Exercise: Retype each of the following records word for word, keeping every line as it appears.

=== Supplied information ===

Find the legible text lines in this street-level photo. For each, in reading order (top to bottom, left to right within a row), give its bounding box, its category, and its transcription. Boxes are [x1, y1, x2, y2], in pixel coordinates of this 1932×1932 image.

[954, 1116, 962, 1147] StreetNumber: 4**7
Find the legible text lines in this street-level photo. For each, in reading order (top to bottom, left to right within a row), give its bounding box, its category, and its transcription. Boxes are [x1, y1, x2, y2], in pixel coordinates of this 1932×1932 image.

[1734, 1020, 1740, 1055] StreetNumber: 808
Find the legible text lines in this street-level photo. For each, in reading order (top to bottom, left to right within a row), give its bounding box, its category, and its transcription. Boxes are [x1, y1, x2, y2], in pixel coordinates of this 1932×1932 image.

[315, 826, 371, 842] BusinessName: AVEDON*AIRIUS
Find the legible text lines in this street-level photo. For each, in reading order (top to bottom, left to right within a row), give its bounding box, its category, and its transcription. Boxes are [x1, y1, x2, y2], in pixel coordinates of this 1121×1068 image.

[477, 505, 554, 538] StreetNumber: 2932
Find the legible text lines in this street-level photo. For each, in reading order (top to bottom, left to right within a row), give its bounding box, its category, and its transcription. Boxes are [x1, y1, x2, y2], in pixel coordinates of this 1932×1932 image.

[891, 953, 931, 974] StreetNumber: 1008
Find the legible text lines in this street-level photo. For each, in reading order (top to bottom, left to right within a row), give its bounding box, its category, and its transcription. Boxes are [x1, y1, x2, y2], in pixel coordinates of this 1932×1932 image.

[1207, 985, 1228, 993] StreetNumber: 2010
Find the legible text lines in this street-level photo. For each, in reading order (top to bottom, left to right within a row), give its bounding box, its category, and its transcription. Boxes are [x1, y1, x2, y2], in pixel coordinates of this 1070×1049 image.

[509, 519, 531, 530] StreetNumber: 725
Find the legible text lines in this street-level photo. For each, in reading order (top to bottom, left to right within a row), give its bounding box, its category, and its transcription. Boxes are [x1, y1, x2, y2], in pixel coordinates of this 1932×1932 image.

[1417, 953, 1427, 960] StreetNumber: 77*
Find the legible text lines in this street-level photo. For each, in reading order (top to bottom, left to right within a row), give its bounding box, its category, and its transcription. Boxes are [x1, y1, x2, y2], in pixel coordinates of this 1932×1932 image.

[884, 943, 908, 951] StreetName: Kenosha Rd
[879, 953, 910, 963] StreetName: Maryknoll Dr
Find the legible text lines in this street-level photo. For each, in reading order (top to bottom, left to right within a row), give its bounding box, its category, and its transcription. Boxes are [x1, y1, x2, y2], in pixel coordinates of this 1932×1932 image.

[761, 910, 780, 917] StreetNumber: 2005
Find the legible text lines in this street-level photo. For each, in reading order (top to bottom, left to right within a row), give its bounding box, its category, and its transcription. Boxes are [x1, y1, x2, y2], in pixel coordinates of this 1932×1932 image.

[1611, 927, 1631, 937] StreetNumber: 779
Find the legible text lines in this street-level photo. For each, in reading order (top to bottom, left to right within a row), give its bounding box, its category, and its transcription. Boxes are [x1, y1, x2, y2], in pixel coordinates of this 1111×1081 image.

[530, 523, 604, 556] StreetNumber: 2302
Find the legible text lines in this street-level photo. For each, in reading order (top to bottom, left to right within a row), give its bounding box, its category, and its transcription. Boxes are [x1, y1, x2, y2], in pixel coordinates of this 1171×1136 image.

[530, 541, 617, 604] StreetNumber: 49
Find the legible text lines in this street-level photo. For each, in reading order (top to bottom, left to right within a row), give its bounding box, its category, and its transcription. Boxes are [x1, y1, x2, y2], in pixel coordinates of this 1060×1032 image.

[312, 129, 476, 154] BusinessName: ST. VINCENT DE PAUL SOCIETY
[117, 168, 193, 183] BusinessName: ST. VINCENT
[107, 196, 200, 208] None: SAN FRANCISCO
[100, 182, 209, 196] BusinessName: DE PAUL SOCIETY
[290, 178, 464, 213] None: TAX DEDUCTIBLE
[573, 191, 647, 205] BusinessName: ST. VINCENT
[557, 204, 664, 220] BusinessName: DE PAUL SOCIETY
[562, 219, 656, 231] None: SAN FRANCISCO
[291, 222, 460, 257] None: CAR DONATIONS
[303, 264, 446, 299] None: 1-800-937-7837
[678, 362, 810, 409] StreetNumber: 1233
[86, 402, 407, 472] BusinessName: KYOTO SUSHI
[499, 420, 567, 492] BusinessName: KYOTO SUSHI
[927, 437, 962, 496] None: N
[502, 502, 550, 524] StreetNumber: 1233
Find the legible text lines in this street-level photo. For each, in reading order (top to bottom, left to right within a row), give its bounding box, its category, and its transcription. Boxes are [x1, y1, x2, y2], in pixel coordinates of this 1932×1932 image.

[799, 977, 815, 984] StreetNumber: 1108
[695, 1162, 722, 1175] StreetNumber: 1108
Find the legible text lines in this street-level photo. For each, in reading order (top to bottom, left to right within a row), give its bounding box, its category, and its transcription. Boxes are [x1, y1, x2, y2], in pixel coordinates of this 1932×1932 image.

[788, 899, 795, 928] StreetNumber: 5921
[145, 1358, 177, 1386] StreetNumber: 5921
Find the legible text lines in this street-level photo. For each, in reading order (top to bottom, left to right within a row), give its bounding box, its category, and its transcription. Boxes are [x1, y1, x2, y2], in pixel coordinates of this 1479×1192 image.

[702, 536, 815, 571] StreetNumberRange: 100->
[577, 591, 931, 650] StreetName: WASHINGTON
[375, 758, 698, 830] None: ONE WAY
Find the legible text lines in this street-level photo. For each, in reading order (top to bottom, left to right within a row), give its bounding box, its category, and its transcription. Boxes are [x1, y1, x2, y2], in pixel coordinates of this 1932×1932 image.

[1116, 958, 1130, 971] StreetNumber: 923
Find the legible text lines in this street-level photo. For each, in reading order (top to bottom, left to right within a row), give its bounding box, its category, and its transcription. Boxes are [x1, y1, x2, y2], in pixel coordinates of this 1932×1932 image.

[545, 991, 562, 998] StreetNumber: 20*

===

Written solution:
Find the legible text lines in this street-level photo. For each, in reading order (top to bottom, left to right within a row), give its bounding box, its category, and its transcription. Boxes are [x1, y1, x2, y2], in pixel coordinates of this 1932×1932 image.

[954, 1116, 962, 1147] StreetNumber: 4**7
Find the legible text lines in this street-level photo. For each, in reading order (top to bottom, left to right within a row), give its bounding box, its category, and its transcription. Boxes are [x1, y1, x2, y2], in pixel coordinates of this 1932×1932 image.

[1734, 1020, 1740, 1055] StreetNumber: 808
Find the legible text lines in this street-level photo. For each, in reading order (top to bottom, left to right within a row), give its bounding box, its category, and its transcription. Boxes are [x1, y1, x2, y2], in pixel coordinates of this 1932×1932 image.

[315, 826, 371, 842] BusinessName: AVEDON*AIRIUS
Find the legible text lines in this street-level photo. For each, in reading order (top to bottom, left to right within a row), give its bounding box, its category, and its transcription. Boxes are [x1, y1, x2, y2], in pixel coordinates of this 1121×1068 image.

[477, 505, 554, 538] StreetNumber: 2932
Find the legible text lines in this street-level photo. For each, in reading order (top to bottom, left to right within a row), give its bounding box, its category, and its transcription. Boxes are [x1, y1, x2, y2], in pixel coordinates of this 1932×1932 image.

[891, 953, 931, 974] StreetNumber: 1008
Find the legible text lines in this street-level photo. For each, in reading order (top to bottom, left to right within a row), give its bounding box, its category, and its transcription. Boxes are [x1, y1, x2, y2], in pixel coordinates of this 1932×1932 image.

[1207, 985, 1228, 993] StreetNumber: 2010
Find the legible text lines in this street-level photo. For each, in reading order (top to bottom, left to right within a row), give its bounding box, its category, and its transcription. Boxes are [x1, y1, x2, y2], in pixel coordinates of this 1070×1049 image.

[509, 519, 531, 530] StreetNumber: 725
Find the legible text lines in this street-level photo. For each, in reading order (top to bottom, left to right within a row), give its bounding box, its category, and its transcription. Boxes are [x1, y1, x2, y2], in pixel coordinates of this 1932×1932 image.

[1417, 953, 1427, 960] StreetNumber: 77*
Find the legible text lines in this street-level photo. For each, in reading order (top to bottom, left to right within a row), give its bounding box, its category, and its transcription. Boxes are [x1, y1, x2, y2], in pixel coordinates of this 1932×1932 image.

[884, 943, 908, 951] StreetName: Kenosha Rd
[879, 953, 910, 963] StreetName: Maryknoll Dr
Find the legible text lines in this street-level photo. For each, in reading order (top to bottom, left to right within a row), give its bounding box, its category, and its transcription. Boxes are [x1, y1, x2, y2], in pixel coordinates of this 1932×1932 image.

[761, 910, 780, 917] StreetNumber: 2005
Find the legible text lines in this street-level photo. For each, in reading order (top to bottom, left to right within a row), give its bounding box, its category, and its transcription. Boxes are [x1, y1, x2, y2], in pixel coordinates of this 1932×1932 image.

[1611, 927, 1631, 937] StreetNumber: 779
Find the legible text lines in this street-level photo. For each, in reading order (top to bottom, left to right within a row), give its bounding box, its category, and its transcription. Boxes are [x1, y1, x2, y2], in pixel coordinates of this 1111×1081 image.

[530, 523, 604, 556] StreetNumber: 2302
Find the legible text lines in this street-level photo. For each, in reading order (top to bottom, left to right within a row), give its bounding box, its category, and its transcription. Boxes are [x1, y1, x2, y2], in pixel coordinates of this 1171×1136 image.

[530, 541, 617, 604] StreetNumber: 49
Find the legible text lines in this street-level photo. For each, in reading order (top to bottom, left to right within a row), give its bounding box, its category, and its transcription. Boxes are [x1, y1, x2, y2], in pixel coordinates of this 1060×1032 image.

[312, 129, 476, 154] BusinessName: ST. VINCENT DE PAUL SOCIETY
[117, 168, 193, 183] BusinessName: ST. VINCENT
[107, 196, 200, 208] None: SAN FRANCISCO
[100, 182, 209, 196] BusinessName: DE PAUL SOCIETY
[290, 178, 464, 213] None: TAX DEDUCTIBLE
[573, 191, 647, 205] BusinessName: ST. VINCENT
[557, 204, 664, 220] BusinessName: DE PAUL SOCIETY
[562, 219, 656, 231] None: SAN FRANCISCO
[291, 222, 460, 257] None: CAR DONATIONS
[303, 264, 446, 299] None: 1-800-937-7837
[678, 362, 810, 409] StreetNumber: 1233
[86, 402, 407, 472] BusinessName: KYOTO SUSHI
[499, 420, 567, 492] BusinessName: KYOTO SUSHI
[927, 437, 962, 496] None: N
[502, 502, 550, 524] StreetNumber: 1233
Find the legible text lines in this street-level photo. For each, in reading order (top to bottom, left to right within a row), give its bounding box, its category, and its transcription. Boxes are [x1, y1, x2, y2], in pixel coordinates of this 1932×1932 image.

[799, 977, 815, 984] StreetNumber: 1108
[695, 1162, 722, 1175] StreetNumber: 1108
Find the legible text lines in this street-level photo. For each, in reading order (top to bottom, left to right within a row), give its bounding box, its category, and its transcription. Boxes are [x1, y1, x2, y2], in pixel coordinates of this 1932×1932 image.

[788, 899, 795, 928] StreetNumber: 5921
[145, 1358, 177, 1386] StreetNumber: 5921
Find the legible text lines in this street-level photo. For each, in reading order (top to bottom, left to right within a row), give its bounding box, its category, and its transcription. Boxes are [x1, y1, x2, y2], in pixel coordinates of this 1479×1192 image.

[702, 536, 815, 571] StreetNumberRange: 100->
[577, 591, 931, 650] StreetName: WASHINGTON
[375, 758, 698, 830] None: ONE WAY
Find the legible text lines in this street-level photo. For each, in reading order (top to bottom, left to right within a row), give its bounding box, its category, and its transcription. Boxes are [x1, y1, x2, y2], in pixel coordinates of this 1932×1932 image.

[1116, 958, 1130, 971] StreetNumber: 923
Find the legible text lines in this street-level photo. For each, in reading order (top to bottom, left to right within a row), give its bounding box, its category, and its transcription. Boxes are [x1, y1, x2, y2], in pixel coordinates of this 1932×1932 image.

[545, 991, 562, 998] StreetNumber: 20*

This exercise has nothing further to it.